Повидался с вождями, попрощался по-человечески. Договорился с парнями, чтобы помогли нам перебраться через волок с челноком. Одним словом, обстоятельно приготовился в дальнюю дорогу. Завтра, перед тем, как отправиться в путь, положу к остальным записям этот листочек бересты. На чем стану вести путевые заметки? Откуда мне знать, что встречу в пути. Шёлк, папирус, пергамент? Мне уже примерно понятно, каким образом можно по реке продвинуться в южном направлении довольно далеко. А дальше — видно будет.
Все, чай, в детстве мечтали путешествовать? Как раз в этом самом возрасте, что у меня именно сейчас. Одиннадцать лет, если кто забыл. Что же касается оставляемого мною Союза племён, то внешних угроз для него ещё долго не возникнет. Вожди между собой ладят, а люди они ответственные и без лишних тараканов в голове. Перспективы для развития на ближайшие годы выглядят оптимистически. Если не сложу я буйну голову в дальних странствиях или не откину копыта от малярии или дизентерии, обязательно вернусь сюда растить детей.
Тогда и свои путевые записки приложу к ранее накорябанному. Прошу извинить меня за неважный почерк — уж больно неловко писать не на бумаге. Надеюсь, следующие тексты окажутся складнее.
От издателя:
В данном издании дословно приведён текст, записанный на табличках из костяного неглазурованного фарфора, штабель которых хранился в самой дальней кладовой секретного фонда главного архива Северного Союза Самостоятельных Родов. Комиссия, проводившая осмотр помещений после снятия грифа секретности с содержания материалов древней эпохи, первоначально приняла их за керамические плитки, предназначенные для ремонта помещения, и оставленные нерадивыми строителями. Однако, знаки современной письменности, покрывающие их поверхность сплошным слоем, для каждого экземпляра оказались оригинальной последовательностью связного текста, то есть, не были оттиском одного и того же штампа.
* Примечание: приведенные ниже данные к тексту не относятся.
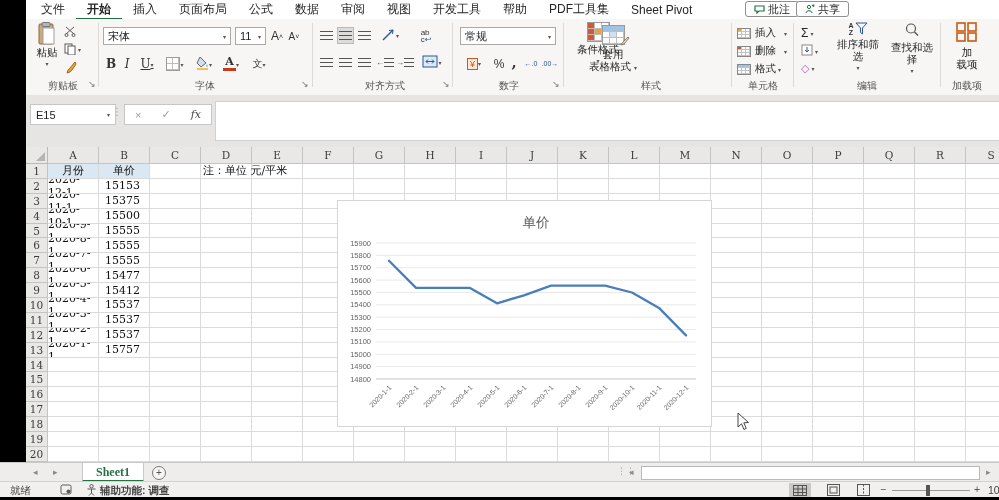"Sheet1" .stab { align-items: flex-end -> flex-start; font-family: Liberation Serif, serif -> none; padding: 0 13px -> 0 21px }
Расшифровка содержания этого послания не составила труда для опытных специалистов, поскольку подавляющее большинство слов до сих пор являяются обиходными. В случаях же, не вполне ясных, сноски и комментарии рецептурных книг помогли подставить близкие по смыслу термины.
Кроме штабеля плиток, исписанных рукой опытного каллиграфа-клинописца, в хранилище отыскались и документы на пергаменте, папирусе, шёлке и бумаге, заметно сильнее пострадавшие от времени. Сейчас этими находками работают реставраторы. По окончании восстановления манускриптов их содержание планируется опубликовать.
Кроме широких читательских кругов, результатов исследования с нетерпением ожидают историки, которым, наконец-то удалось надёжно установить, что "Зайчонок", "Заинька", "Зая", "Зайка" и "Великий Шаман и Вождь Степенный Барсук" — одно и то же лицо.